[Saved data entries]
-------

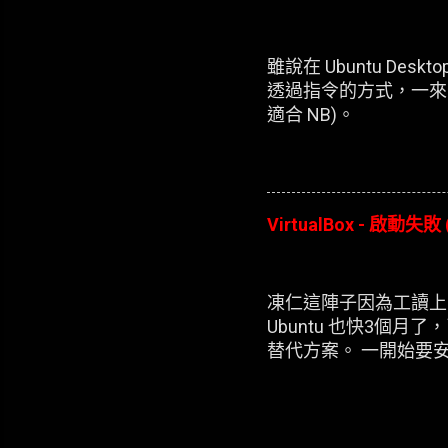
雖說在 Ubuntu D
透過指令的方式，一來
適合 NB)。
VirtualBox - 啟動失敗 
凍仁這陣子因為工讀上的
Ubuntu 也快3個月了
替代方案。 一開始要安裝
每次新增完 XP 的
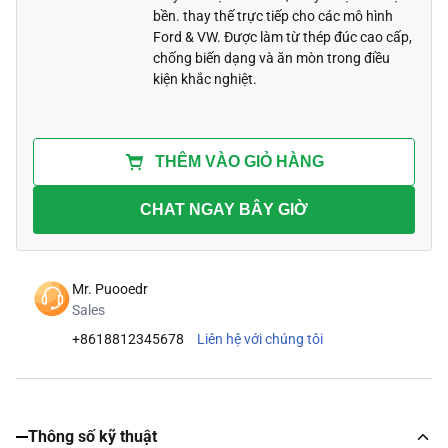
bền. thay thế trực tiếp cho các mô hình
Ford & VW. Được làm từ thép đúc cao cấp,
chống biến dạng và ăn mòn trong điều
kiện khắc nghiệt.
THÊM VÀO GIỎ HÀNG
CHAT NGAY BÂY GIỜ
Mr. Puooedr
Sales
+8618812345678
Liên hệ với chúng tôi
Thông số kỹ thuật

-------

Reproduce word for word the stretch from the line containing "bền. thay thế trực tiếp cho các mô hình" through the end of the entries.

Expected answer
bền. thay thế trực tiếp cho các mô hình
Ford & VW. Được làm từ thép đúc cao cấp,
chống biến dạng và ăn mòn trong điều
kiện khắc nghiệt.
THÊM VÀO GIỎ HÀNG
CHAT NGAY BÂY GIỜ
Mr. Puooedr
Sales
+8618812345678
Liên hệ với chúng tôi
Thông số kỹ thuật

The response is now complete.